Doctor Kathryn Swododa, a pediatric neurologist and geneticist at the University of Utah, is an expert on SMA.
"It's actually due to a problem originating in the nerves that connect the muscles to the spine. They undergo degeneration so that you lose nerve fibers that innervate those muscles over time and get muscle weakness," she explains.
Garrett Lerner says his son Zeke had just turned when they first thought something was wrong.
"Zeke actually could stand with support and within a couple of months he lost that ability. It was as if his legs were Jell-o beneath him," he says.
A genetic blood test confirmed the diagnosis.
Unfortunately, there's no cure for SMA and no effective treatment. But that may be changing.
"Because there's new compounds, new medicines that are becoming available that look like they may really help make a difference in this disease," says Dr. Swoboda.

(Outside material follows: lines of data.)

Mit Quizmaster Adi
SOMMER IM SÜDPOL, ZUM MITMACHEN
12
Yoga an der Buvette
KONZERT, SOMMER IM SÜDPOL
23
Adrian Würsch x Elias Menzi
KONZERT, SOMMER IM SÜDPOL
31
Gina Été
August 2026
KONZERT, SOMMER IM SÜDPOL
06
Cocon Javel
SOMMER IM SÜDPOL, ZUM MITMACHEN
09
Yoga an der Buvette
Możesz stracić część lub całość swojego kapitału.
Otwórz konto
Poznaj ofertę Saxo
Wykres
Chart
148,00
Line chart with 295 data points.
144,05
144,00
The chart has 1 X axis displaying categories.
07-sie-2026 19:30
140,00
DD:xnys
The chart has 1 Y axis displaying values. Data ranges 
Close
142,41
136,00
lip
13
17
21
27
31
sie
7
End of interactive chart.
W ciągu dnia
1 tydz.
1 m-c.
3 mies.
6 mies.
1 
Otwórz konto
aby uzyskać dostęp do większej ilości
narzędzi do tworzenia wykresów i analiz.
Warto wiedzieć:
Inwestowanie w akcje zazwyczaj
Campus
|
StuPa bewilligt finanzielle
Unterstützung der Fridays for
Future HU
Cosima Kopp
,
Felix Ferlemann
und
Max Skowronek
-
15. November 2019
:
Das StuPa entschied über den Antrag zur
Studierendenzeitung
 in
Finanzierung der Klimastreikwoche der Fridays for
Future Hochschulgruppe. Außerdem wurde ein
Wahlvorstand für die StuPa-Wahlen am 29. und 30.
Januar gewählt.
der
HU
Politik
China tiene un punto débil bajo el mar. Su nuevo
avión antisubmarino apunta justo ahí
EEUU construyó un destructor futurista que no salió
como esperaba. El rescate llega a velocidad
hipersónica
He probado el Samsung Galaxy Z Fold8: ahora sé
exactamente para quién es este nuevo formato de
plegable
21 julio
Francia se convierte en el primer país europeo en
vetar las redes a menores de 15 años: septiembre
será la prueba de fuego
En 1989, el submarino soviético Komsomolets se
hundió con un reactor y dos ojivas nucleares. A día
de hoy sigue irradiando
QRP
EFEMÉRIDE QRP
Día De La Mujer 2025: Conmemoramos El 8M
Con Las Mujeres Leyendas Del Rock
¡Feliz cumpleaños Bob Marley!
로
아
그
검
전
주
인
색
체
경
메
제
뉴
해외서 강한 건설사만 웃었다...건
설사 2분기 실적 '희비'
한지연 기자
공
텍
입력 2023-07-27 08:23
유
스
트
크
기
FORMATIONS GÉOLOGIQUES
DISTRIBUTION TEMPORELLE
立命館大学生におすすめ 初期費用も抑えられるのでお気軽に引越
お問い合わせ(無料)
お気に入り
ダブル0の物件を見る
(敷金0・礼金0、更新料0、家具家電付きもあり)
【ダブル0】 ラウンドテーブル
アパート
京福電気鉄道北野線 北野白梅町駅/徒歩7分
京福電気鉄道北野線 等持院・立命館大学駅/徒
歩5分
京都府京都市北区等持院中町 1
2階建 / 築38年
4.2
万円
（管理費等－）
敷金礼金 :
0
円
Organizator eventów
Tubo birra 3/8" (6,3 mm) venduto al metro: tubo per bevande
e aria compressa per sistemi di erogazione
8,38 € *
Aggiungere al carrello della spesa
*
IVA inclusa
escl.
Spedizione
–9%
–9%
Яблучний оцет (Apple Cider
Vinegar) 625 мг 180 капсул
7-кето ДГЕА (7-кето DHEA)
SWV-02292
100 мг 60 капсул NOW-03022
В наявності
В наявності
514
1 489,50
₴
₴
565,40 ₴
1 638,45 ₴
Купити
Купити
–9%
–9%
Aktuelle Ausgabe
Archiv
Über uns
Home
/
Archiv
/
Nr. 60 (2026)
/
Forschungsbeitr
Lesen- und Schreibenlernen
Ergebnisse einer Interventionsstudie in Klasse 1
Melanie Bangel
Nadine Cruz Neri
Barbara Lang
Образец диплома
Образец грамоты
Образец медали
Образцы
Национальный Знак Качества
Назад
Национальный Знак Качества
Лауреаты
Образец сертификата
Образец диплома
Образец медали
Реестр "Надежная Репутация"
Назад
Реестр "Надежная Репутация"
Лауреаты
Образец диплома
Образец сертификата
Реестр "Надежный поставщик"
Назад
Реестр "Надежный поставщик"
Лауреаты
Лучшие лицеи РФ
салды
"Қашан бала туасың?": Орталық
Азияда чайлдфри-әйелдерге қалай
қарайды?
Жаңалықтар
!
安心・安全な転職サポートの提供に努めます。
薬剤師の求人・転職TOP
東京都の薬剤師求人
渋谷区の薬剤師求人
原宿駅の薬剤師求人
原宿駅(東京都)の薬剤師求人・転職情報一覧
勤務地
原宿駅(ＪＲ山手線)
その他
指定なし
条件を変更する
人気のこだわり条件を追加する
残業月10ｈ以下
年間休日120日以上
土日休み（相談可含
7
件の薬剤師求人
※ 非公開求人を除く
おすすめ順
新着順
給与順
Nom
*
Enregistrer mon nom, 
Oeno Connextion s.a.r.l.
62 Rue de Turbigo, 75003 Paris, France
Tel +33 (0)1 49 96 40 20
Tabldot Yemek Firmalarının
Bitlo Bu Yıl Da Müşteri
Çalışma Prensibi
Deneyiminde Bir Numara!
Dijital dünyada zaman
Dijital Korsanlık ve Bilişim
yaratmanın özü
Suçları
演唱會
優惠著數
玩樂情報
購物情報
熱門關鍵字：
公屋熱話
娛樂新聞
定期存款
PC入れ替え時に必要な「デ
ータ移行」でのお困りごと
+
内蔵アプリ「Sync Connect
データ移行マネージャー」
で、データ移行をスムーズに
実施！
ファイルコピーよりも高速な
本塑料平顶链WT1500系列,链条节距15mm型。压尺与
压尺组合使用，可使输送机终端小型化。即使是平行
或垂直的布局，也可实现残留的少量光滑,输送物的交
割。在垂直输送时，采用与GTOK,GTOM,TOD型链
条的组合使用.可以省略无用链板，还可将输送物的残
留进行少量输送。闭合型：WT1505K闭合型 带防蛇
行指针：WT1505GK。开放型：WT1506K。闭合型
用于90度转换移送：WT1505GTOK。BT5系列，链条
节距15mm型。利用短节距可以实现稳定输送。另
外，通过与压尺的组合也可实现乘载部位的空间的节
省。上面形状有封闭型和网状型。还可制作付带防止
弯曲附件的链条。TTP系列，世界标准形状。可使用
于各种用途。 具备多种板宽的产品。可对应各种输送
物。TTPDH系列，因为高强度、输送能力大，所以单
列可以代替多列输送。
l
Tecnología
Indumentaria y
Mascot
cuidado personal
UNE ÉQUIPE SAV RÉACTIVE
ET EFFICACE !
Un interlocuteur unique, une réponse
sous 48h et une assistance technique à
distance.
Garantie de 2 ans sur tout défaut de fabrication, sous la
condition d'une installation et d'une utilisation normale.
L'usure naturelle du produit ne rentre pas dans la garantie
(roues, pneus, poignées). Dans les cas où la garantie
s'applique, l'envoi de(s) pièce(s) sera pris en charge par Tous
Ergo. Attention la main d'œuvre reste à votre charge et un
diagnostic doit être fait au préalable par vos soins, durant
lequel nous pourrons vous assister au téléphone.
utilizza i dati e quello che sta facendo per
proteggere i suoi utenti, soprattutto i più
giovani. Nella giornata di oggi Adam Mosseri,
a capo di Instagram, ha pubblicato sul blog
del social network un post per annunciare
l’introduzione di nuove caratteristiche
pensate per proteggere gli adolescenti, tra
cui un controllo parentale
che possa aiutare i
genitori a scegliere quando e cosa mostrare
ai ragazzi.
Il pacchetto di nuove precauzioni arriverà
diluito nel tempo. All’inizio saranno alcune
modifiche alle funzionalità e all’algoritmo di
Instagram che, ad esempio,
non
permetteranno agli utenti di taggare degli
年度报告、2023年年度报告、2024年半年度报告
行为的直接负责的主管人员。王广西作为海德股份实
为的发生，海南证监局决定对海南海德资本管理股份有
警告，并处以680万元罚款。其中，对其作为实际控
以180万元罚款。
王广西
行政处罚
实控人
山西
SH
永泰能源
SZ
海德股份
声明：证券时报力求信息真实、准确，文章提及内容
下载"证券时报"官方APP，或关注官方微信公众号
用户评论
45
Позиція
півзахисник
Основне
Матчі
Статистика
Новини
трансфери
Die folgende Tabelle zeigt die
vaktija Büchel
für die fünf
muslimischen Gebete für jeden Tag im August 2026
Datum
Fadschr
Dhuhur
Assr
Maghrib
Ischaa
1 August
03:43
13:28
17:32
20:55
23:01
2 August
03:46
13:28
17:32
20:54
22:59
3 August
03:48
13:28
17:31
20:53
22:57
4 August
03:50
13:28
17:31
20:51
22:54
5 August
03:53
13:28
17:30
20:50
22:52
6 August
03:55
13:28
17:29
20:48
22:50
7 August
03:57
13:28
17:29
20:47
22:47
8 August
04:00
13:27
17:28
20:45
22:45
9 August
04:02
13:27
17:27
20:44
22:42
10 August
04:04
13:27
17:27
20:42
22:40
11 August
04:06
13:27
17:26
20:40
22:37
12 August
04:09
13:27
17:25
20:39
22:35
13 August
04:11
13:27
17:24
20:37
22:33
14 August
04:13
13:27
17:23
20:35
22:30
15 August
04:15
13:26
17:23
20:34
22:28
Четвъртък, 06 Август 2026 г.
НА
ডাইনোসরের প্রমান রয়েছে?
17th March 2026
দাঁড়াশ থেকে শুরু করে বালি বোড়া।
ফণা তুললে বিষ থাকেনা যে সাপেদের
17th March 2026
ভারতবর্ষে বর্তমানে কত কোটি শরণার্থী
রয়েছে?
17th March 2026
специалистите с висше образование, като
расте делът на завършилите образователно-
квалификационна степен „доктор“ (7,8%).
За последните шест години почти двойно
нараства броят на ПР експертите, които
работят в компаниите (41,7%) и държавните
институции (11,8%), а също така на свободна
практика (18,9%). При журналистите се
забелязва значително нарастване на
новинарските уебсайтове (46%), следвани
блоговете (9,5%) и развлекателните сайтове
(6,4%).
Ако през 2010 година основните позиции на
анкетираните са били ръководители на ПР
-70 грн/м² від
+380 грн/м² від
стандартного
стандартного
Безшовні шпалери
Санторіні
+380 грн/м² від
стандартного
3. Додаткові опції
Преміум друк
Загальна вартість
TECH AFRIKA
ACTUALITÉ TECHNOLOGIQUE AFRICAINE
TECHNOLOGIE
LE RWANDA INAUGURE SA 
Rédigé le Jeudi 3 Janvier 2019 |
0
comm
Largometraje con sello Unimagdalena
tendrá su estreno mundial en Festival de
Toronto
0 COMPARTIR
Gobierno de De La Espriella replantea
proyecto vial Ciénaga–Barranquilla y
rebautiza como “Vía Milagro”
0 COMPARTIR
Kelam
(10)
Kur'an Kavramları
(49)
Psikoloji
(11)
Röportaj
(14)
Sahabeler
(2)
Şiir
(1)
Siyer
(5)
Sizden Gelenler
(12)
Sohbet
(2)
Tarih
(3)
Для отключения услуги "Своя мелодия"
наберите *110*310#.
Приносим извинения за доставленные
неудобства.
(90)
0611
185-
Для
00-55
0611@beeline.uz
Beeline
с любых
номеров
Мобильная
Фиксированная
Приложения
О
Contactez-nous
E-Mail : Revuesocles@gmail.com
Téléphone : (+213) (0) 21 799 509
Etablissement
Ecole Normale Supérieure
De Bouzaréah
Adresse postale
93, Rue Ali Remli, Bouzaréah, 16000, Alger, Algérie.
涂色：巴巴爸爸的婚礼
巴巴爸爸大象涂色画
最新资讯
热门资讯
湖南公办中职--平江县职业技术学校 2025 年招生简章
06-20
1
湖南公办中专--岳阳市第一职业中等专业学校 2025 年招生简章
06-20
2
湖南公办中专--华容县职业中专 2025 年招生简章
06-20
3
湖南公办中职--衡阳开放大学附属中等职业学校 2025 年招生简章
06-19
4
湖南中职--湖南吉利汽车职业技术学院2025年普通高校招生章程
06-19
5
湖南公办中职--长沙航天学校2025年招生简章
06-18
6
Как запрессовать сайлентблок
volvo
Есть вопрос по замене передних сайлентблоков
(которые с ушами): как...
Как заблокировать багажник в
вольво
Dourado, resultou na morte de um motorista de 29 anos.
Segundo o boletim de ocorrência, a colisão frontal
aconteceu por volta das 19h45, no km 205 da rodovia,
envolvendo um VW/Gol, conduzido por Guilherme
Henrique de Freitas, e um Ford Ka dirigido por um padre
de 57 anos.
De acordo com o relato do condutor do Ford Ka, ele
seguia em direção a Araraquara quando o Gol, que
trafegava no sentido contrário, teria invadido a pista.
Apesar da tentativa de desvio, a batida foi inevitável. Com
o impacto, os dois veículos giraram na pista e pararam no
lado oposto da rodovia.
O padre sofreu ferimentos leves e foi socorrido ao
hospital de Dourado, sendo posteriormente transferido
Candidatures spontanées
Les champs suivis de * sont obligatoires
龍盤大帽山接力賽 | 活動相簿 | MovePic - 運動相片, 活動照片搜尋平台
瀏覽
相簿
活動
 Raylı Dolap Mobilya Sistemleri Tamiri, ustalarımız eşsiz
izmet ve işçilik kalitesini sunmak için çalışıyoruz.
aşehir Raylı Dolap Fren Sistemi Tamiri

With that in mind, families and experts from around the world have come together to set benchmarks to measure how the children do on different medications, to see what works and what doesn't.
"So we're trying to help in this experiment. Even though the drug is not ready quite yet, hopefully it will help Zeke, and more importantly even future families. These are a very motivated group of children and they accomplish a lot in spite of their muscle weakness," Garrett Lerner says.
Clincial research hopes to make a difference for children with SMA.
One in forty people are carriers of the disease. It's a recessive disorder, which means both parents would have to carry the gene in order for a child to be affected. Overall, one in six-thousand babies are born with SMA.